Italy has Europe’s largest hole. Italian employees go away employment four years earlier than the authorized age for males, and 5 years earlier than for ladies. The nation’s employment price for 55-64s barely exceeds 52%, eight factors decrease than the OECD common.
Additional north, the Dutch go away the labor market between 2 and three years earlier than the authorized age. A reality that may be defined by, specifically, “restricted entry to invalidity profit”, says Simon Rabaté, economist on the Institut des Politiques Publiques. The Dutch reform in query dates from the late 1990s.
Conversely, in some nations the efficient common retirement age is greater than the authorized one. Examples embody Portugal, Iceland and Sweden. On common Swedes go away the labor market at 66, one 12 months older than the authorized age. On this nation with Europe’s highest life expectancy, reforms started in the 1990s and embody a points-based pension which impressed Emmanuel Macron’s deliberate measure. Swedish employees can apply for pension advantages from at 61 however don’t obtain the “assured pension” earlier than 65. This corresponds to 1 / 4 the typical gross wage and enhances seniors’ earnings the place that is inadequate.
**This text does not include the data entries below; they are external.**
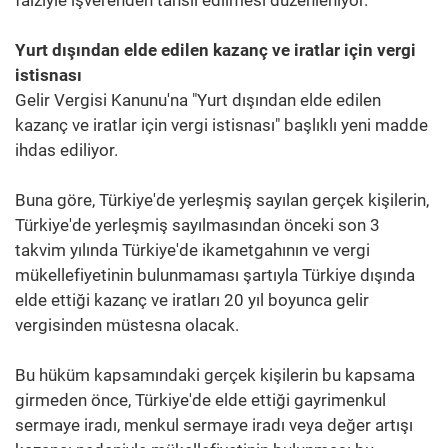
Yurt dışından elde edilen kazanç ve iratlar için vergi
istisnası
Gelir Vergisi Kanunu'na "Yurt dışından elde edilen
kazanç ve iratlar için vergi istisnası" başlıklı yeni madde
ihdas ediliyor.
Buna göre, Türkiye'de yerleşmiş sayılan gerçek kişilerin,
Türkiye'de yerleşmiş sayılmasından önceki son 3
takvim yılında Türkiye'de ikametgahının ve vergi
mükellefiyetinin bulunmaması şartıyla Türkiye dışında
elde ettiği kazanç ve iratları 20 yıl boyunca gelir
vergisinden müstesna olacak.
Bu hüküm kapsamındaki gerçek kişilerin bu kapsama
girmeden önce, Türkiye'de elde ettiği gayrimenkul
sermaye iradı, menkul sermaye iradı veya değer artışı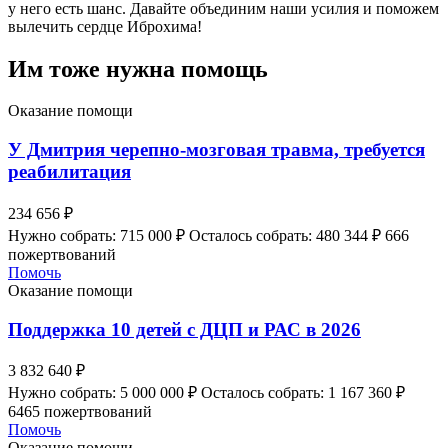
у него есть шанс. Давайте объединим наши усилия и поможем
вылечить сердце Иброхима!
Им тоже нужна помощь
Оказание помощи
У Дмитрия черепно-мозговая травма, требуется
реабилитация
234 656 ₽
Нужно собрать: 715 000 ₽
Осталось собрать: 480 344 ₽
666
пожертвований
Помочь
Оказание помощи
Поддержка 10 детей с ДЦП и РАС в 2026
3 832 640 ₽
Нужно собрать: 5 000 000 ₽
Осталось собрать: 1 167 360 ₽
6465 пожертвований
Помочь
Оказание помощи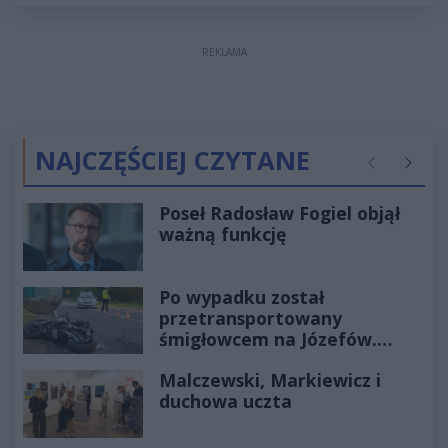
REKLAMA
NAJCZĘŚCIEJ CZYTANE
Poprzednie
Następ
Poseł Radosław Fogiel objął
ważną funkcję
Po wypadku został
przetransportowany
śmigłowcem na Józefów.
Historia mrozi krew w żyłach
Malczewski, Markiewicz i
duchowa uczta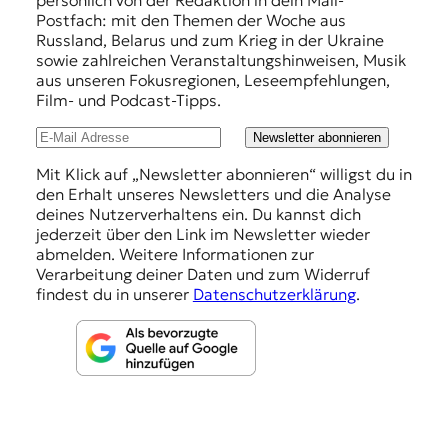
persönlich von der Redaktion in dein Mail-
r
f
Postfach: mit den Themen der Woche aus
n
Russland, Belarus und zum Krieg in der Ukraine
a
e
sowie zahlreichen Veranstaltungshinweisen, Musik
l
h
aus unseren Fokusregionen, Leseempfehlungen,
i
Film- und Podcast-Tipps.
s
l
m
u
Newsletter abonnieren
u
s
n
Mit Klick auf „Newsletter abonnieren“ willigst du in
u
den Erhalt unseres Newsletters und die Analyse
g
n
deines Nutzerverhaltens ein. Du kannst dich
d
e
jederzeit über den Link im Newsletter wieder
M
abmelden. Weitere Informationen zur
n
e
Verarbeitung deiner Daten und zum Widerruf
d
findest du in unserer
Datenschutzerklärung
.
i
e
n
k
o
m
p
e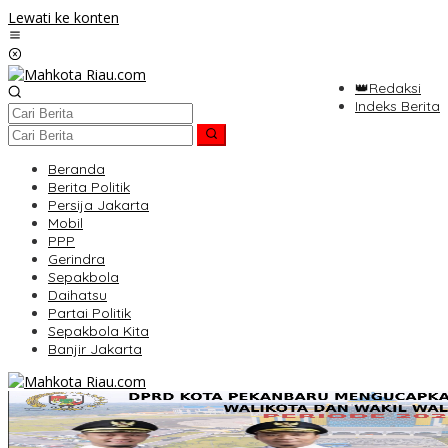
Lewati ke konten
👑Redaksi
Indeks Berita
Beranda
Berita Politik
Persija Jakarta
Mobil
PPP
Gerindra
Sepakbola
Daihatsu
Partai Politik
Sepakbola Kita
Banjir Jakarta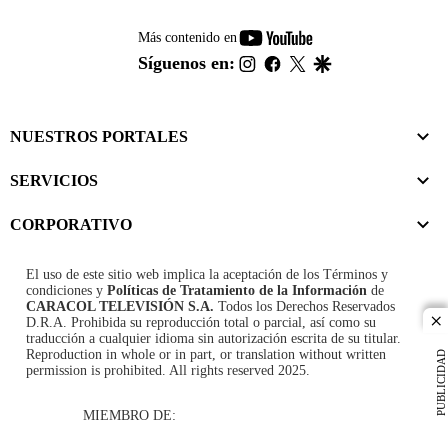
youtube-
Más contenido en
footer
instagram
facebook
twitter
google
Síguenos en:
NUESTROS PORTALES
SERVICIOS
CORPORATIVO
El uso de este sitio web implica la aceptación de los
Términos y
condiciones
y
Políticas de Tratamiento de la Información
de
CARACOL TELEVISIÓN S.A.
Todos los Derechos Reservados
D.R.A. Prohibida su reproducción total o parcial, así como su
cl
traducción a cualquier idioma sin autorización escrita de su titular.
Reproduction in whole or in part, or translation without written
PUBLICIDAD
permission is prohibited. All rights reserved 2025.
MIEMBRO DE: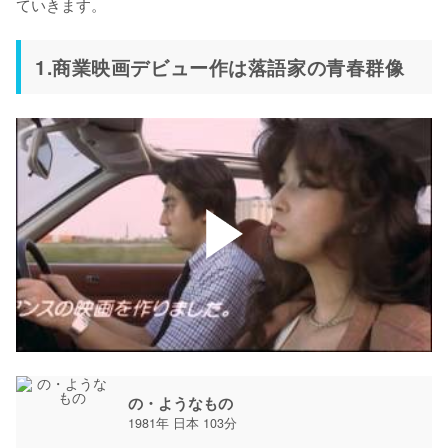
ていきます。
1.商業映画デビュー作は落語家の青春群像
の・ようなもの
1981年 日本 103分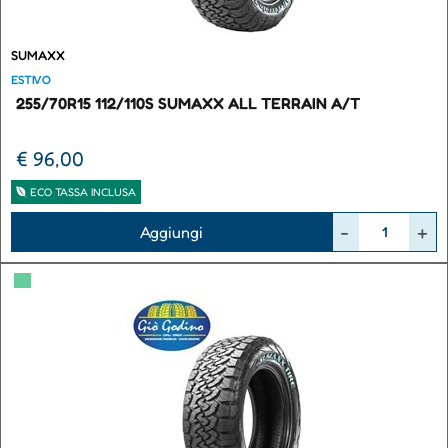
SUMAXX
ESTIVO
255/70R15 112/110S SUMAXX ALL TERRAIN A/T
€ 96,00
ECO TASSA INCLUSA
Quantità
Aggiungi
▀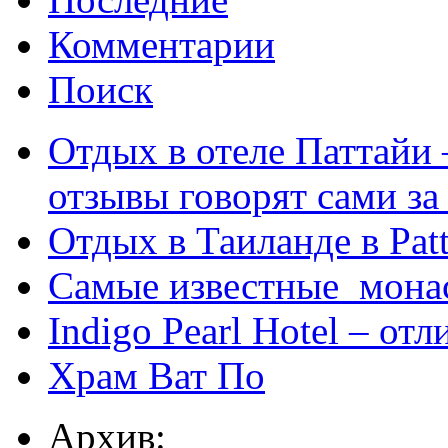
Комментарии
Поиск
Отдых в отеле Паттайи 
отзывы говорят сами за
Отдых в Таиланде в Patt
Самые известные мона
Indigo Pearl Hotel – от
Храм Ват По
Архив: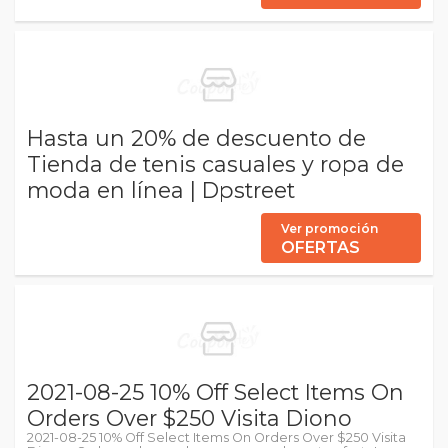
Hasta un 20% de descuento de
Tienda de tenis casuales y ropa de
moda en línea | Dpstreet
Ver promoción
OFERTAS
2021-08-25 10% Off Select Items On
Orders Over $250 Visita Diono
2021-08-25 10% Off Select Items On Orders Over $250 Visita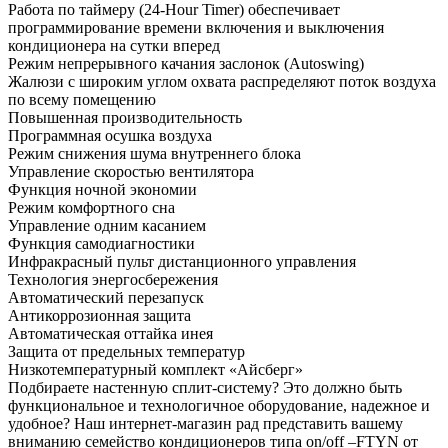
Работа по таймеру (24-Hour Timer) обеспечивает
программирование времени включения и выключения
кондиционера на сутки вперед
Режим непрерывного качания заслонок (Autoswing)
Жалюзи с широким углом охвата распределяют поток воздуха
по всему помещению
Повышенная производительность
Программная осушка воздуха
Режим снижения шума внутреннего блока
Управление скоростью вентилятора
Функция ночной экономии
Режим комфортного сна
Управление одним касанием
Функция самодиагностики
Инфракрасный пульт дистанционного управления
Технология энергосбережения
Автоматический перезапуск
Антикоррозионная защита
Автоматическая оттайка инея
Защита от предельных температур
Низкотемпературный комплект «Айсберг»
Подбираете настенную сплит-систему? Это должно быть
функциональное и технологичное оборудование, надежное и
удобное? Наш интернет-магазин рад представить вашему
вниманию семейство кондиционеров типа on/off –FTYN от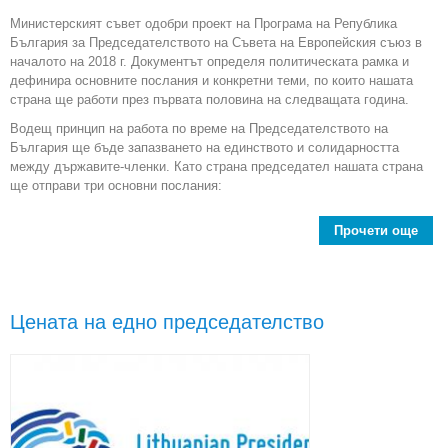
Министерският съвет одобри проект на Програма на Република
България за Председателството на Съвета на Европейския съюз в
началото на 2018 г. Документът определя политическата рамка и
дефинира основните послания и конкретни теми, по които нашата
страна ще работи през първата половина на следващата година.
Водещ принцип на работа по време на Председателството на
България ще бъде запазването на единството и солидарността
между държавите-членки. Като страна председател нашата страна
ще отправи три основни послания:
Прочети още
Конк
Ко
Цената на едно председателство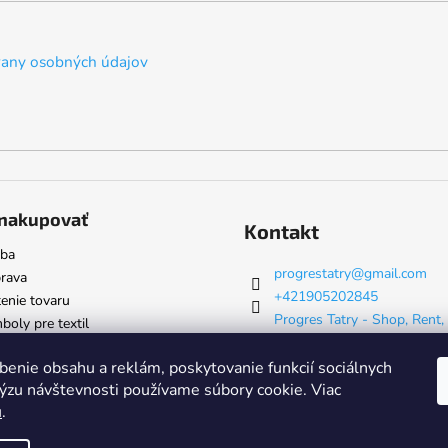
any osobných údajov
nakupovať
Kontakt
tba
progrestatry
@
gmail.com
rava
+421905202845
enie tovaru
Progres Tatry - Shop, Rent,
oly pre textil
& Servis
progrestatry
benie obsahu a reklám, poskytovanie funkcií sociálnych
lýzu návštevnosti používame súbory cookie. Viac
u
.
In the direction of a extra direct work-retirement transition
These outcomes should nonetheless be positioned in a long-term context. Throughout Europe the hole between common efficient retirement age and the authorized equal is shrinking. Within the OECD, folks left the labor market at 63.1 years outdated on common in 2004, towards 65.three in 2017. The phenomenon may be defined by “the closing of pre-retirement schemes in addition to the restriction of entry to unemployment and invalidity advantages”, in line with Simon Rabaté. We’re due to this fact headed in direction of a “extra direct employment-retirement transition”, provides the economist. The state of affairs is determined by public coverage in every nation (together with will increase to the authorized retirement age, and reforms of unemployment profit) and the diploma to which companies are managed in a “senior-friendly” approach.